As I began the story of Ragged Dick, also known as Richard Hunter, I noticed a few technical intrigues. I was able to see that we had an overt narrator, who spoke in the first person when describing several events and our protagonist. There’s a desire of the narrator, whether it’s the actual or implied author, that “young readers will like him” as he does, despite the child’s faults (Alger, 1868, pg. 6). Thus, I wondered if he would become an unreliable narrator, if he would have any sort of bias when describing Dick. This wasn’t specifically addressed, though I did think of it every time the narrator referenced himself and his own thoughts. The concept of narrated monologue seems to be at play as well, as we see, often, a “double-voiced kind of discourse” when the narrator discusses his own thoughts as well as Dick’s (Keen, 2015, pg. 62).
Once I began to pay attention to the narrative, however, I was bothered by how easily Dick was able to move out of his current situation. Mr. Whitney gave Dick new clothes and “a five dollar bill”, in hopes that he would “repay it in the form of aid to some poor boy” (Alger, 1868, pg. 50), and suddenly Dick changes his entire life and does just that. This made me uncomfortable because there are people today who truly believe this is how to help the lower classes, and they call it trickle down economics. I didn’t like how smoothly Dick went from sleeping on the street, to creating a bank account, to renting a room, to getting a tutor, to going to Sunday School, to saving up over one hundred dollars. It just felt very unrealistic. Especially the end, where just for saving some random kid he suddenly has the new job he’d been hoping for and a benefactor. I understand this is a rags to riches stock story, but rags to riches in less than a year? When millions are stuck in the same situation for decades? I started to wonder if this was less a stock story and more capitalist propaganda.
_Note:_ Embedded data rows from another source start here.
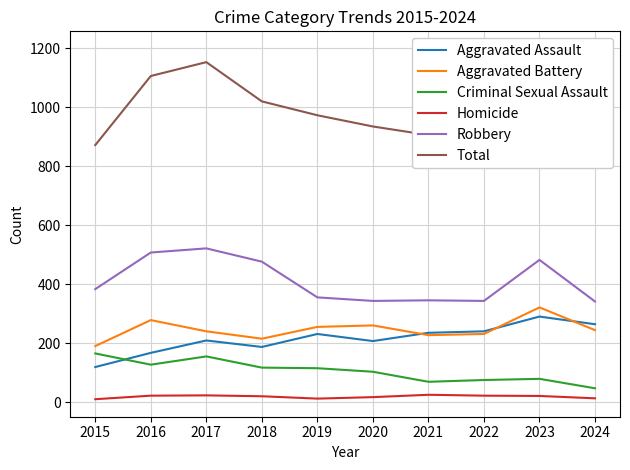

What is the minimum value for Aggravated Assault?

120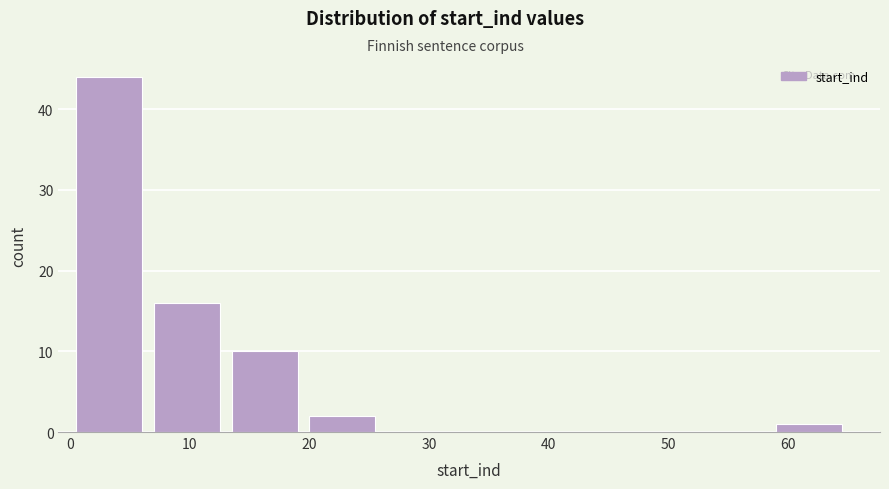

Reading left to right, list every bar in this chart as the range it spans on the x-axis followed by its height. Neither the bar edges nor the heights are printed on the chart, so give them approximately, as read against the axes.

0.0 to 6.5: 44
6.5 to 13.0: 16
13.0 to 19.5: 10
19.5 to 26.0: 2
26.0 to 32.5: 0
32.5 to 39.0: 0
39.0 to 45.5: 0
45.5 to 52.0: 0
52.0 to 58.5: 0
58.5 to 65.0: 1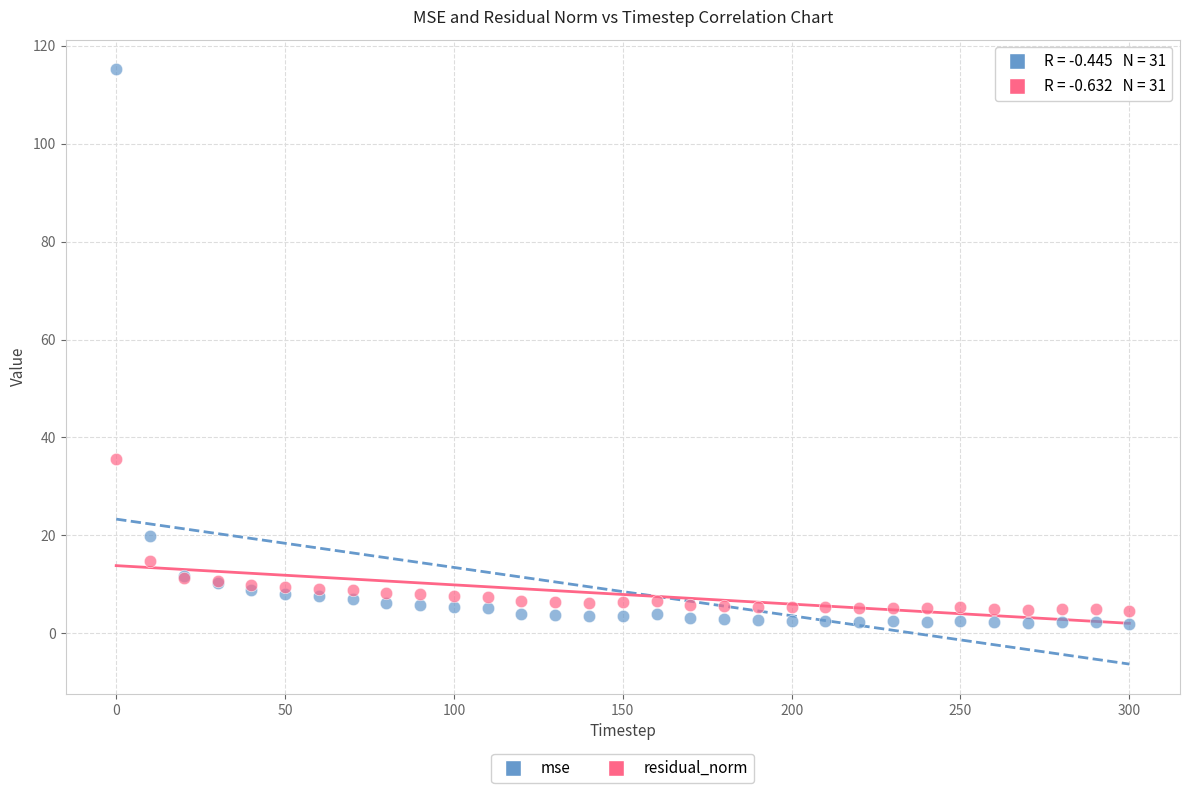

Which series reaches the minimum Y coordinate?

mse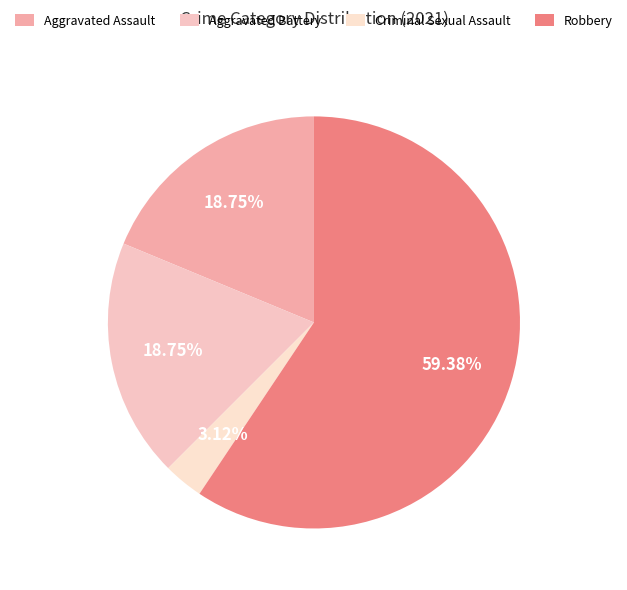

How many slices are in this pie chart?

4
Then I read Demythologizing Alger, and my feelings were only strengthened.
Admittedly, I had not heard of Horatio Alger before picking up this novel. I did not carry with me any preconceived notions about the man, like a large portion of America seemed to in the past. Thus, I had no idea that he turned from an “economic mythmaker…into a patriotic defender of the social and political status quo and erstwhile proponent of laissez-faire capitalism” (Scharnhorst, 1980, pg. 192). Ah, and there, I was already seeing a connection to my own thoughts about his work. To hear that so many lauded his work, that he inadvertently created his own masterplot, the “Horatio Alger hero”, again brought up great discomfort for me (1980, pg. 194). It meant my fears were realized, that his ideas about working hard to get ahead did fuel debates about our economy and validated those who felt the same. I understand where it started, the anxieties about the state of the nation during the Great Depression and a need to look for hope in any form (1980, pg. 192). If that hope was a rags to riches narrative, one man’s version in particular, so be it. I also acknowledge Scharnhorst’s point that the whole political ideology stemming from Alger’s work had more to do with “the cultural context in which the books were read and remembered” (1980, pg. 197). But that doesn’t make the story any less powerful and dangerous. If we truly keep things as they are, believe in the Horatio Alger hero, things in our country will never improve.